Trials and Treatment in Advanced Melanoma

Source: OncLive, October 2019

Hussein A. Tawbi, MD, PhD: COMBI-AD was a large, randomized, global phase III trial that took patients with nodal involvement, so stage III patients—it was patients with stage IIIa, IIIb, and IIIc in the AJCC [American Joint Committee on Cancer Cancer Staging Manual] 7th edition—and randomized them to dabrafenib and trametinib as active therapy versus placebo. Treatment was conducted for a year. Over 800 patients were randomized, and the study actually had a very long follow-up.

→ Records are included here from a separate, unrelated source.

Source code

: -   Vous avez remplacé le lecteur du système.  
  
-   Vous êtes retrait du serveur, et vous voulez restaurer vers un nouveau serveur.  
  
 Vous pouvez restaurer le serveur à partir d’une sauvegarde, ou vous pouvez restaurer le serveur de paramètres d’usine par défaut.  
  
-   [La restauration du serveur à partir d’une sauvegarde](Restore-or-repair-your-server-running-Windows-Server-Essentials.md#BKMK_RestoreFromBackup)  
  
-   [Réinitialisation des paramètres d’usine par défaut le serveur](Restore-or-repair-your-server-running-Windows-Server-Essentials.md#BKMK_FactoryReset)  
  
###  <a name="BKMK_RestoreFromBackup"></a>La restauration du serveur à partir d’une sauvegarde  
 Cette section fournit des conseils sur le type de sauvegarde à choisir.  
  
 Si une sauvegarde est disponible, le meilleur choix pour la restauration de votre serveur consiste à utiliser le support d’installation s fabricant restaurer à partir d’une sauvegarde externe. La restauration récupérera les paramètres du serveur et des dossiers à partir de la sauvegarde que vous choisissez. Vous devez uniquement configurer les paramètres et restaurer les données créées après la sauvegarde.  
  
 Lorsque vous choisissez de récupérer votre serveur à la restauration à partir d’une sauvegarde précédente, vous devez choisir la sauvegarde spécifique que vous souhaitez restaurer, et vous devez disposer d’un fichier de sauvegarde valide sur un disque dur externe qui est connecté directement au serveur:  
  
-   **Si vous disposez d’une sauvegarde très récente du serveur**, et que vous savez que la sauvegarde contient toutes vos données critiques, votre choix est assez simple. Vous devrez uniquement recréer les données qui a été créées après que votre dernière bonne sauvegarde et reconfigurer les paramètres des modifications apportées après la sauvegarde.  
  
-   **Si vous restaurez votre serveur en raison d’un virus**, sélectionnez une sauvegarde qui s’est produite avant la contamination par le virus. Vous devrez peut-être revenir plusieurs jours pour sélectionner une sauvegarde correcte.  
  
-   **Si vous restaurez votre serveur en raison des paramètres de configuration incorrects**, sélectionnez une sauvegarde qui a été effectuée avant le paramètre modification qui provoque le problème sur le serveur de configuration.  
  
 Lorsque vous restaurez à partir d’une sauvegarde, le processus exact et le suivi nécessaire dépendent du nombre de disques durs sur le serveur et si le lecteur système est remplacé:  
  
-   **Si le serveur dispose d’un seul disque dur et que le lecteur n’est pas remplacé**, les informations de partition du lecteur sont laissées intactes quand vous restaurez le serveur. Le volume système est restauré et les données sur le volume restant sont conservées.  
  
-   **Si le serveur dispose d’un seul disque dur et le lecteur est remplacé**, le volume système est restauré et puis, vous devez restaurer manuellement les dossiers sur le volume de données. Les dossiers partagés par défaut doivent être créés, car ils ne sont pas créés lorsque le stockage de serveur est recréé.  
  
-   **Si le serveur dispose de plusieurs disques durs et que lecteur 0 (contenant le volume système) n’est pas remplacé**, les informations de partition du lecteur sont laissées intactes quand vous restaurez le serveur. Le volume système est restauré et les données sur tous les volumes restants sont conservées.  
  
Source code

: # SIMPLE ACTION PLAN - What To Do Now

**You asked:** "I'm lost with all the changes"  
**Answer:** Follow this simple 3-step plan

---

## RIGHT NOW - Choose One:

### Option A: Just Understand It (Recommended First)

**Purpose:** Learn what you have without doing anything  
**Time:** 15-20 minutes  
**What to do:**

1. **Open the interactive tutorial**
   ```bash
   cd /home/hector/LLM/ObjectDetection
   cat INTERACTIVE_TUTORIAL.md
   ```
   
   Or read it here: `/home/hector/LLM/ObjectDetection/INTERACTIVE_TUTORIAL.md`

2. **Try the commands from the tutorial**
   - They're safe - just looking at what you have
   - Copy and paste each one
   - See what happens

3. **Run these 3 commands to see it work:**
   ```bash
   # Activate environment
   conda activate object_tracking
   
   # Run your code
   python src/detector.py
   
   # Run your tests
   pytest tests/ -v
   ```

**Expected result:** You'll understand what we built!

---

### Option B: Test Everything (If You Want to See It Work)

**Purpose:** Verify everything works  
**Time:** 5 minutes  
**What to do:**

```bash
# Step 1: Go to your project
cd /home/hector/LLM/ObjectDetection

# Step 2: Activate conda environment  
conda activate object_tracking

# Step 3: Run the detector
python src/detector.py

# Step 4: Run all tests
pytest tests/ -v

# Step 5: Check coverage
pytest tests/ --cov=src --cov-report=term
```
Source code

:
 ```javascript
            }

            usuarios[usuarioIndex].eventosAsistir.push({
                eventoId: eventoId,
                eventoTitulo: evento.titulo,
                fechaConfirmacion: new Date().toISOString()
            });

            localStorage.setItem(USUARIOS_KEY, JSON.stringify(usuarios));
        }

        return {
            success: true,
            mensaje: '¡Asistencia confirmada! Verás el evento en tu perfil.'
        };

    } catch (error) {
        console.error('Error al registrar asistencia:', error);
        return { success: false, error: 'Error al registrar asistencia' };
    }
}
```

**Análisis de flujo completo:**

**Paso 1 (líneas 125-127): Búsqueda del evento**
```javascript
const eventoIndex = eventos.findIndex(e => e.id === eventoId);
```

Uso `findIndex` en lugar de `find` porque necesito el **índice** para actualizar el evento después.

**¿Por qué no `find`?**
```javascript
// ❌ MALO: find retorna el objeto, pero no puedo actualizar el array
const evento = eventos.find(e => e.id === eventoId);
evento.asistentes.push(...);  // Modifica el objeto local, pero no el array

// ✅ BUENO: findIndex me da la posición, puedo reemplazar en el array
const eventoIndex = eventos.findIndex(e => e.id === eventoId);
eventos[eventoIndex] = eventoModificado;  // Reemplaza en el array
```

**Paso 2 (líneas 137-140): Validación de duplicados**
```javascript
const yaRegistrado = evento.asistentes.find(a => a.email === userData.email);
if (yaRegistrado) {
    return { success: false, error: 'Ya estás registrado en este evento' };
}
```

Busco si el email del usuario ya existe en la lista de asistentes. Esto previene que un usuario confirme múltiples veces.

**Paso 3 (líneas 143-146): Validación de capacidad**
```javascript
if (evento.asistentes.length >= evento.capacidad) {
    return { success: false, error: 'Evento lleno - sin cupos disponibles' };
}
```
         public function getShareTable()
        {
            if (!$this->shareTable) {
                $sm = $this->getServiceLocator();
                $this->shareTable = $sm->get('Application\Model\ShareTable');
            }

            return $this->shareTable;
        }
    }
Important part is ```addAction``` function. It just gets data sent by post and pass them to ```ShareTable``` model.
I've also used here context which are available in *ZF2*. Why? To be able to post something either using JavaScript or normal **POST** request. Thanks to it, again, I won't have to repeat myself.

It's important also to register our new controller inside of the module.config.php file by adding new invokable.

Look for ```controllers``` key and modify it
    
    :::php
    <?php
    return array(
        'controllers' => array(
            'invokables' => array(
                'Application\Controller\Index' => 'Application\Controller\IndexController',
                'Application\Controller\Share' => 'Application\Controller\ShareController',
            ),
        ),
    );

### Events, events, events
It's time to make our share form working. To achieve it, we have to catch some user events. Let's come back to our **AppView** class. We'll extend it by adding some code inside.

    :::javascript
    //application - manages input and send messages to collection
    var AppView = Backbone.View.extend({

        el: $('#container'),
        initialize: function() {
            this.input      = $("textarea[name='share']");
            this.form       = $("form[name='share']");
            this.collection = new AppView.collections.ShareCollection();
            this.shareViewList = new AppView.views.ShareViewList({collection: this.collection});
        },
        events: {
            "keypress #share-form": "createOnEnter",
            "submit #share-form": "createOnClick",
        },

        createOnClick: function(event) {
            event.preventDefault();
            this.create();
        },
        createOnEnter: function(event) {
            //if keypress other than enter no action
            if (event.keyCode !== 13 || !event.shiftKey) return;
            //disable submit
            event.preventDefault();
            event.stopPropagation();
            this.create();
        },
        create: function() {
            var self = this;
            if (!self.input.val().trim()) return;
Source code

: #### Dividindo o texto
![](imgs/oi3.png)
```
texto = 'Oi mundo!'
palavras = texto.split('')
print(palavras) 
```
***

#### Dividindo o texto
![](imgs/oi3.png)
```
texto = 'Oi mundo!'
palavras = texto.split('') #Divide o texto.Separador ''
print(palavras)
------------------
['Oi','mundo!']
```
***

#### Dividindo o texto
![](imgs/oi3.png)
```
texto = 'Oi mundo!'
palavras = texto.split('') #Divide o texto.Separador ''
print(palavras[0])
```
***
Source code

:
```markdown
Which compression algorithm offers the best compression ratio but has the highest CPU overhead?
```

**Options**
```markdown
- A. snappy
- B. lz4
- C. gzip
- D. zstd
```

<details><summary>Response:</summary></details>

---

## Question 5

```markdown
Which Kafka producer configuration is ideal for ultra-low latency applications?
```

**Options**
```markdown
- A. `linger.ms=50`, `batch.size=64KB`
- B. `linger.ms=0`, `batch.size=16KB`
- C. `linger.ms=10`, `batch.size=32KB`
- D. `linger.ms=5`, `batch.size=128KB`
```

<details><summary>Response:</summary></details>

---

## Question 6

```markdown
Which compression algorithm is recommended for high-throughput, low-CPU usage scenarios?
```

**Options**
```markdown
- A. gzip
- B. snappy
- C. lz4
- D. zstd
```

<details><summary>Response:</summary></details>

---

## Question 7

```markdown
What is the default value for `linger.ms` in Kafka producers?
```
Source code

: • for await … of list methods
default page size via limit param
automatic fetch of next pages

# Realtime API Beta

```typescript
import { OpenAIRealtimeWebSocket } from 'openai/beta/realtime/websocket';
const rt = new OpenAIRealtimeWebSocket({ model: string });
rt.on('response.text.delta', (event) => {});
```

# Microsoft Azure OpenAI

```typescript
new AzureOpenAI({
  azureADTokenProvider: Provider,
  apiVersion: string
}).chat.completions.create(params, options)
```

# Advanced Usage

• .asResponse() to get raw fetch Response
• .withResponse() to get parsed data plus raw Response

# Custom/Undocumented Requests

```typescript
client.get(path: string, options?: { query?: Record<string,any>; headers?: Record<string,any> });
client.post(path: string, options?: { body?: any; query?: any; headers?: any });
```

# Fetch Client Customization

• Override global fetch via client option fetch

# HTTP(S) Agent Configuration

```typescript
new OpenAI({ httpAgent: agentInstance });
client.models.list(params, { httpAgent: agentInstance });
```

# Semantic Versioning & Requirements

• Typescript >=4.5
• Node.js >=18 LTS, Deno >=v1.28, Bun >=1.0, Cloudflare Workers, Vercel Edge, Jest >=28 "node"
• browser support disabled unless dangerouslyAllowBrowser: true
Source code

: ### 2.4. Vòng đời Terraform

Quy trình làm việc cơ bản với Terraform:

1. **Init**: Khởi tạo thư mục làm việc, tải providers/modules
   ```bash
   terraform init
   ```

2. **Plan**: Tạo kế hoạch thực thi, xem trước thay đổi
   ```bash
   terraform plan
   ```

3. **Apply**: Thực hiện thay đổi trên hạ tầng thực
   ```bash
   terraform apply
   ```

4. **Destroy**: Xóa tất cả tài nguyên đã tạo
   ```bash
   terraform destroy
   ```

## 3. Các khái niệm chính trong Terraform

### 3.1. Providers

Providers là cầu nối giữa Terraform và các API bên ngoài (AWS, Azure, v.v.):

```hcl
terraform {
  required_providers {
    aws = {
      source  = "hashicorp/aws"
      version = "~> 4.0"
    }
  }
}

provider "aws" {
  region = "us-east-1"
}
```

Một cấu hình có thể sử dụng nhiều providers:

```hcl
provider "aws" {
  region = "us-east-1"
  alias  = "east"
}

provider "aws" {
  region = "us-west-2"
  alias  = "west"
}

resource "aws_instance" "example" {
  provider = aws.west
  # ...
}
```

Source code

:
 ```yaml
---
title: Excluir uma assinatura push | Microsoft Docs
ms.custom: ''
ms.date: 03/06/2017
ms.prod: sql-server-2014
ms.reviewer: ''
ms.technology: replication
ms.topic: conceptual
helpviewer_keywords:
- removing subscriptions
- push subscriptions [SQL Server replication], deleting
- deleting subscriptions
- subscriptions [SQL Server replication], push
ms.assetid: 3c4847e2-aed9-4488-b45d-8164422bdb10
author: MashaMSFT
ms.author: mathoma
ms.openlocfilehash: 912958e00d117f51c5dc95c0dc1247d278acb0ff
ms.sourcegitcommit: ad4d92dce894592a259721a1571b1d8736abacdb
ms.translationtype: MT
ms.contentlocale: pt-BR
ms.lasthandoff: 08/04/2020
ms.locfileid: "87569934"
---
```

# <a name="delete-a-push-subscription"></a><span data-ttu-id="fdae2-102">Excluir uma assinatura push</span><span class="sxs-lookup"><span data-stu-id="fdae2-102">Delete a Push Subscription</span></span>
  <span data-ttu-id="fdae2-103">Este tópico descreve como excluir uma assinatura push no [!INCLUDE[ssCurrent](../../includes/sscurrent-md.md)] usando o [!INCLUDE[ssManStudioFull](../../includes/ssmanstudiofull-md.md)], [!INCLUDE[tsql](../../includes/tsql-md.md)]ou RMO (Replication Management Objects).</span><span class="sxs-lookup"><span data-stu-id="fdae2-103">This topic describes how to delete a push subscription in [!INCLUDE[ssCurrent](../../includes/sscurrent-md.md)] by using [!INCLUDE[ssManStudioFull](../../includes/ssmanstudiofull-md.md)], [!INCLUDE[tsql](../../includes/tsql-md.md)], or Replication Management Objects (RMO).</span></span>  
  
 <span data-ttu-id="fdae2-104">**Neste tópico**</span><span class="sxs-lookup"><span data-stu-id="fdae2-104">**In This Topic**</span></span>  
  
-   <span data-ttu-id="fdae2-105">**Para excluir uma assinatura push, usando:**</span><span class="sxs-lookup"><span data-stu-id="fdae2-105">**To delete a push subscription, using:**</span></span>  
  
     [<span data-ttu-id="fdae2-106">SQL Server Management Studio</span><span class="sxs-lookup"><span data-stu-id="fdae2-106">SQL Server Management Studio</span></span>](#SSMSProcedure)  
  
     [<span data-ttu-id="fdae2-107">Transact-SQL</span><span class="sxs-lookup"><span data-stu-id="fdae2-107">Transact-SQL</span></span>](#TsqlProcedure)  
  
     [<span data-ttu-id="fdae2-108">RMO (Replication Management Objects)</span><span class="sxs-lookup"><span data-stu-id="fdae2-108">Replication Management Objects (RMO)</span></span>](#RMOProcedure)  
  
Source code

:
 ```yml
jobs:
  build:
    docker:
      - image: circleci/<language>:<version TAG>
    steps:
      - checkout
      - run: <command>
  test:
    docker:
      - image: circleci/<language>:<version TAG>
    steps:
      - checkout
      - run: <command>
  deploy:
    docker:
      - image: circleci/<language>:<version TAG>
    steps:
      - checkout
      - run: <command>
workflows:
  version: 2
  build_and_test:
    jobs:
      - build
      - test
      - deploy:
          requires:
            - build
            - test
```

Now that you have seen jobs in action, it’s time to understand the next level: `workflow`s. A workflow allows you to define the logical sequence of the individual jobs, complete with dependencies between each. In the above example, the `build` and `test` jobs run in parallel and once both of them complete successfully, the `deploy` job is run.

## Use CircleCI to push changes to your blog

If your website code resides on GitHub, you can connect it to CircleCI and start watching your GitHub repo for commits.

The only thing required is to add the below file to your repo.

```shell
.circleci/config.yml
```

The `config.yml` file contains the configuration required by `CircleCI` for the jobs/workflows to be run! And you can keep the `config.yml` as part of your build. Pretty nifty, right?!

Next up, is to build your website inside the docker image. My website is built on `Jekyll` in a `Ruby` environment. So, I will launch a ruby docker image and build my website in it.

I can tell you that in the field, we have waited very patiently to see the results of that study. It was really useful to see the results, because after a prolonged follow-up—I believe it was over 22½ years at the time of first reporting—the combination of dabrafenib and trametinib was highly effective and decreased the risk of recurrence with a hazard ratio of 0.47, which is almost a 53% reduction in the risk of relapse. There was also an improvement in overall survival.

I was careful not to say significant, because it had a really low P value. It was 0.000-something, but it hadn’t hit the primary level for significance for that study. That was set originally by the statistical design and then, with a longer follow-up that was reported in the Journal of Clinical Oncology, it was interesting to see that based on a cure-rate model, the combination is actually capable of curing patients—up to almost 17% of patients.